HK Natural History Society: An evening with the porcupines at Black’s Link,
Saturday 20 August 2022.
Report by Peter Stuckey
It was a beautiful evening as eight of us gathered at Wanchai Gap for a 6 pm rendezvous. Black kites (Milvus migrans) were circling overhead riding the evening thermals. The park is always well kept, rewarding those who turned up early with a wide variety of plants – currently the crepe myrtle, curcuma and the allamandas were among the blooms.
The views as we walked up to Black’s Link were classic and hugely rewarding for the effort involved!
During the evening’s walk we saw some Buttercup orchids (Spathoglottis pubescens), Melastoma, St John’s Lily (Crinum asiaticum).
Ted gave us an introduction on porcupines explaining they were among the largest rodents after capybaras, coypus, muskrats and beavers. Rodents are mammals that have a continuously growing pair of incisor teeth in the upper and lower jaws. The Order “Rodentia” is so named from the Latin “rodere” = to gnaw. They get a bad press as one of the best known rodents, of course, are Brown rats but in Hong Kong there are also Pallas’s squirrels in this Order.
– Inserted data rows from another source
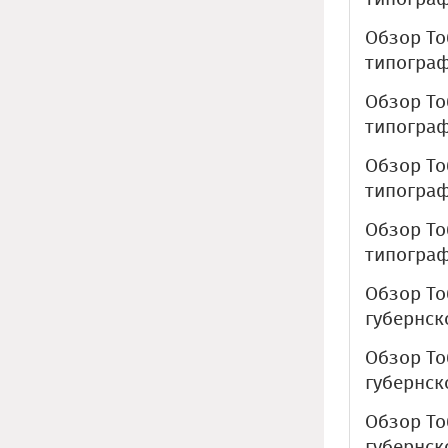
Обзор То
типографи
Обзор То
типографи
Обзор То
типографи
Обзор То
типографи
Обзор То
губернско
Обзор То
губернско
Обзор То
губернско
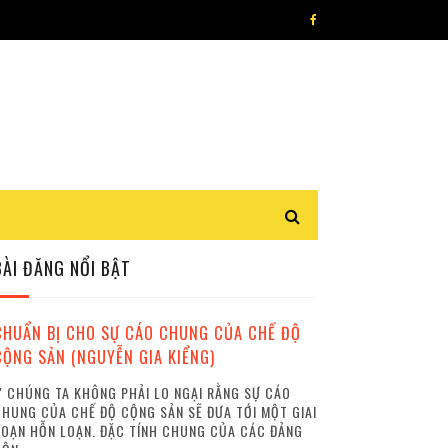
BÀI ĐĂNG NỔI BẬT
CHUẨN BỊ CHO SỰ CÁO CHUNG CỦA CHẾ ĐỘ
CỘNG SẢN (NGUYỄN GIA KIỂNG)
 CHÚNG TA KHÔNG PHẢI LO NGẠI RẰNG SỰ CÁO
HUNG CỦA CHẾ ĐỘ CỘNG SẢN SẼ ĐƯA TỚI MỘT GIAI
OẠN HỖN LOẠN. ĐẶC TÍNH CHUNG CỦA CÁC ĐẢNG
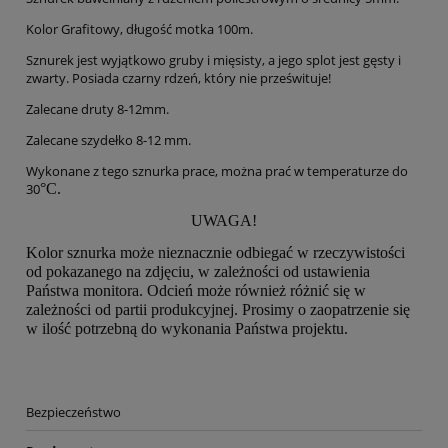
Kolor Grafitowy, długość motka 100m.
Sznurek jest wyjątkowo gruby i mięsisty, a jego splot jest gęsty i
zwarty. Posiada czarny rdzeń, który nie prześwituje!
Zalecane druty 8-12mm.
Zalecane szydełko 8-12 mm.
Wykonane z tego sznurka prace, można prać w temperaturze do
30
°C.
UWAGA!
Kolor sznurka może nieznacznie odbiegać w rzeczywistości
od pokazanego na zdjęciu, w zależności od ustawienia
Państwa monitora. Odcień może również różnić się w
zależności od partii produkcyjnej. Prosimy o zaopatrzenie się
w ilość potrzebną do wykonania Państwa projektu.
Bezpieczeństwo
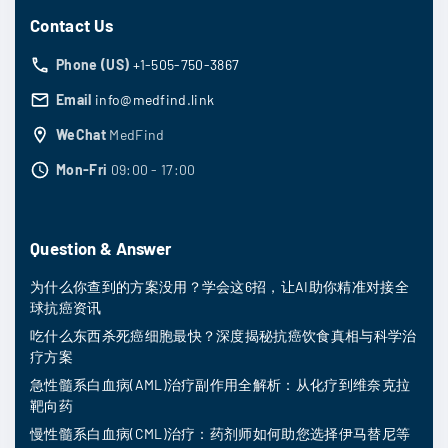
Contact Us
Phone (US)
+1-505-750-3867
Email
info@medfind.link
WeChat
MedFind
Mon-Fri
09:00 - 17:00
Question & Answer
为什么你查到的方案没用？学会这6招，让AI助你精准对接全
球抗癌资讯
吃什么东西杀死癌细胞最快？深度揭秘抗癌饮食真相与科学治
疗方案
急性髓系白血病(AML)治疗副作用全解析：从化疗到维奈克拉
靶向药
慢性髓系白血病(CML)治疗：药剂师如何助您选择伊马替尼等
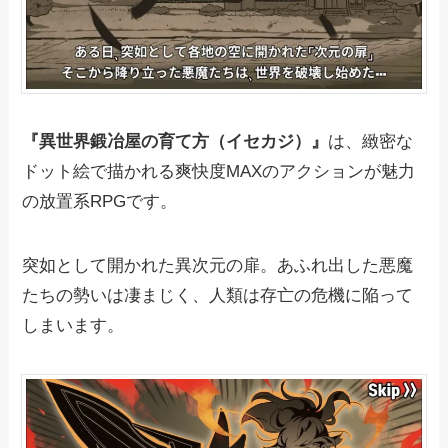
『異世界鍛冶屋の育て方（イセカジ）』
は、緻密な
ドット絵で描かれる爽快度MAXのアクションが魅力
の放置系RPGです。
突如として開かれた異次元の扉。あふれ出した悪魔
たちの勢いは凄まじく、人類は存亡の危機に陥って
しまいます。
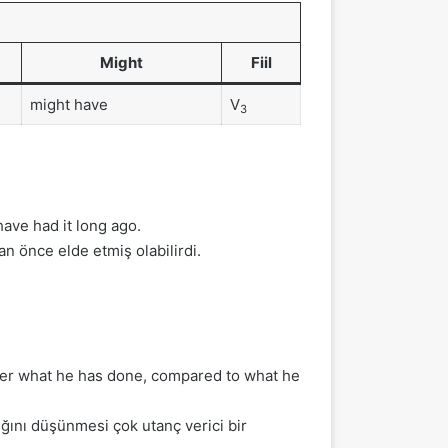
Might
Fiil
might have
V
3
have had it long ago.
n önce elde etmiş olabilirdi.
sider what he has done, compared to what he
ığını düşünmesi çok utanç verici bir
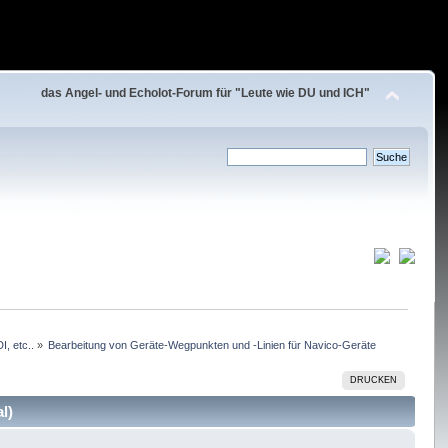
das Angel- und Echolot-Forum für "Leute wie DU und ICH"
, etc..
»
Bearbeitung von Geräte-Wegpunkten und -Linien für Navico-Geräte
DRUCKEN
l)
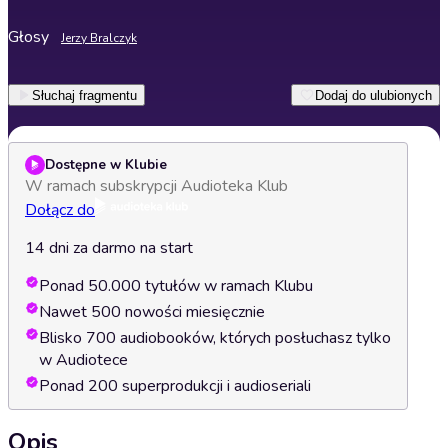
Głosy
Jerzy Bralczyk
Słuchaj fragmentu
Dodaj do ulubionych
Dostępne w Klubie
W ramach subskrypcji Audioteka Klub
Dołącz do
14 dni za darmo na start
Ponad 50.000 tytułów w ramach Klubu
Nawet 500 nowości miesięcznie
Blisko 700 audiobooków, których posłuchasz tylko
w Audiotece
Ponad 200 superprodukcji i audioseriali
Opis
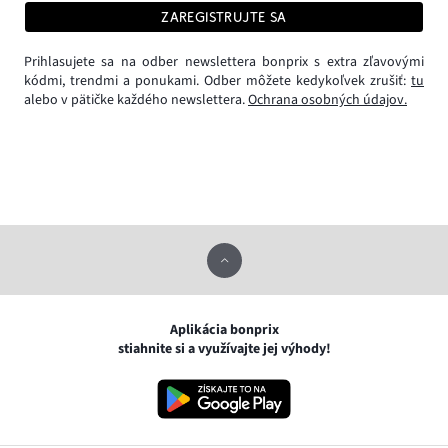
ZAREGISTRUJTE SA
Prihlasujete sa na odber newslettera bonprix s extra zľavovými
kódmi, trendmi a ponukami. Odber môžete kedykoľvek zrušiť:
tu
alebo v pätičke každého newslettera.
Ochrana osobných údajov.
Aplikácia bonprix
stiahnite si a využívajte jej výhody!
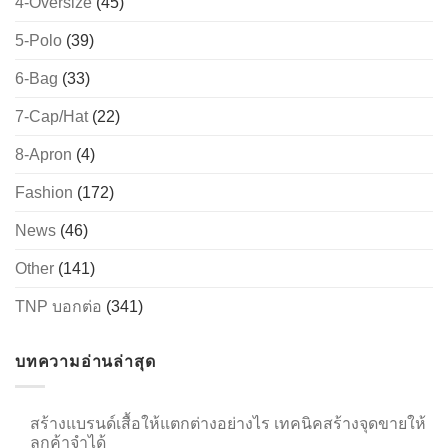
4-Oversize
(45)
5-Polo
(39)
6-Bag
(33)
→
7-Cap/Hat
(22)
CONTACT US
8-Apron
(4)
Fashion
(172)
News
(46)
Other
(141)
TNP บอกต่อ
(341)
บทความอ่านล่าสุด
สร้างแบรนด์เสื้อให้แตกต่างอย่างไร เทคนิคสร้างจุดขายให้
ลูกค้าจำได้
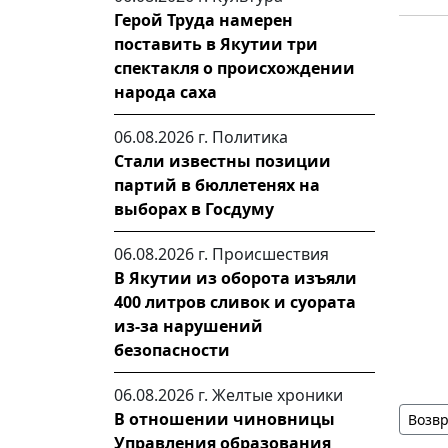
Герой Труда намерен
поставить в Якутии три
спектакля о происхождении
народа саха
06.08.2026 г.
Политика
Стали известны позиции
партий в бюллетенях на
выборах в Госдуму
06.08.2026 г.
Происшествия
В Якутии из оборота изъяли
400 литров сливок и суората
из-за нарушений
безопасности
06.08.2026 г.
Желтые хроники
В отношении чиновницы
Возвр
Управления образования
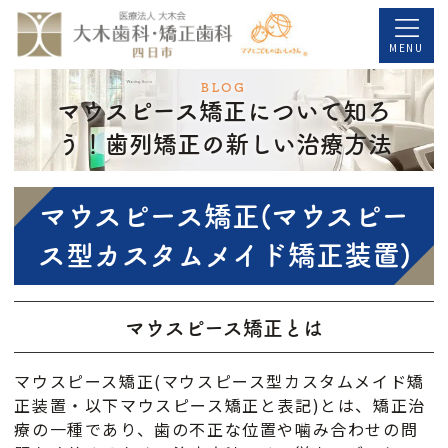
コ
ナ
ン
ビ
MENU
テ
ゲ
BLOG
マウスピース矯正について知ろ
ン
ー
ツ
シ
う！歯列矯正の新しい治療方法
へ
ョ
ス
ン
マウスピース矯正(マウスピー
キ
に
ス型カスタムメイド矯正装置)
ッ
移
プ
動
マウスピース矯正とは
マウスピース矯正(マウスピース型カスタムメイド矯
正装置・以下マウスピース矯正と表記)とは、矯正治
療の一種であり、歯の不正な位置や噛み合わせの問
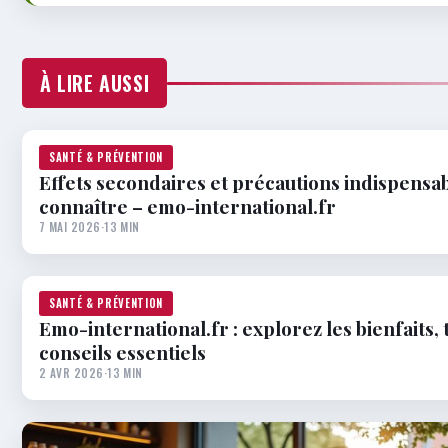
À LIRE AUSSI
SANTÉ & PRÉVENTION
Effets secondaires et précautions indispensab
connaître – emo-international.fr
7 MAI 2026
·
13 MIN
SANTÉ & PRÉVENTION
Emo-international.fr : explorez les bienfaits,
conseils essentiels
2 AVR 2026
·
13 MIN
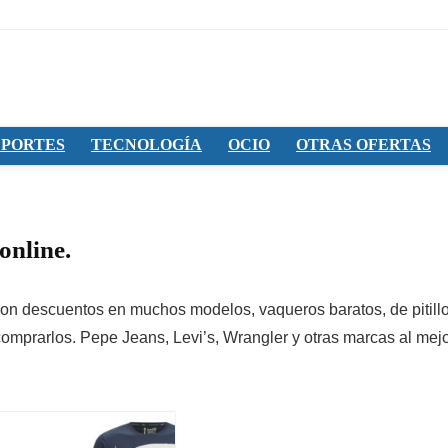
PORTES
TECNOLOGÍA
OCIO
OTRAS OFERTAS
online.
n descuentos en muchos modelos, vaqueros baratos, de pitillo
 comprarlos. Pepe Jeans, Levi’s, Wrangler y otras marcas al mej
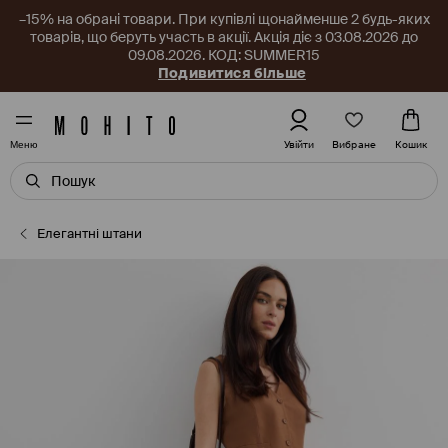
–15% на обрані товари. При купівлі щонайменше 2 будь-яких
товарів, що беруть участь в акції. Акція діє з 03.08.2026 до
09.08.2026. КОД: SUMMER15
Подивитися більше
Вибране
Увійти
Кошик
Меню
Елегантні штани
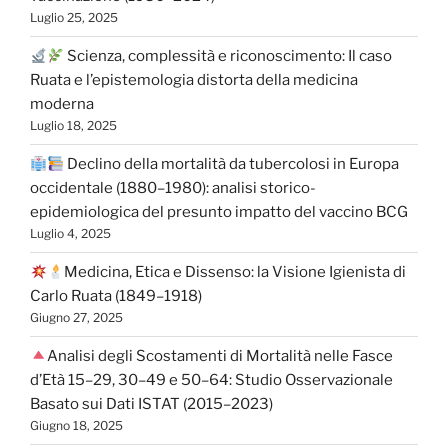
Luglio 25, 2025
Scienza, complessità e riconoscimento: Il caso
Ruata e l’epistemologia distorta della medicina
moderna
Luglio 18, 2025
Declino della mortalità da tubercolosi in Europa
occidentale (1880–1980): analisi storico-
epidemiologica del presunto impatto del vaccino BCG
Luglio 4, 2025
Medicina, Etica e Dissenso: la Visione Igienista di
Carlo Ruata (1849–1918)
Giugno 27, 2025
Analisi degli Scostamenti di Mortalità nelle Fasce
d’Età 15–29, 30–49 e 50–64: Studio Osservazionale
Basato sui Dati ISTAT (2015–2023)
Giugno 18, 2025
We stopped at a sitting out area by a pylon while the sunset passed and night fell. A couple of feral cats appeared but slinked off into the night. Soon after we resumed our walk, we were each rewarded by several sightings of porcupines, some alone and some in pairs. We spotted them in the woodland beside the road or even crossing the road. They appeared undeterred by our presence, our excitement and noise – not even disturbed by our torches which we were able to use to assist in photography.
The front part of their body is covered in brown spines up to 5 cms. long but the most characteristic feature are the black and white quills attached to the hidquarters of the porcupine. The quills are up to 25 cms. long, hollow, and made a rattling noise particularly when the porcupine was agitated. This is a first warning sign. If further upset the porcupine erects its quills and stamps its feet. It may then turn its back and charge backwards to the disturbance and as a matter of defence, drive its quills, painfully, into the intruder. Quills are not thrown but will detach into the victim. The quill is hard to remove and may ultimately lead to injury or death of, say, an over-inquisitive dog.
Some of the group also saw wild boar crossing the road but on this occasion we did not see any toads or fireflies that we saw on a visit by HKNHS on 29 May 2020. We finished the walk at Wong Nei Cheong Gap about 8:30pm. after a thoroughly pleasant and satisfying evening.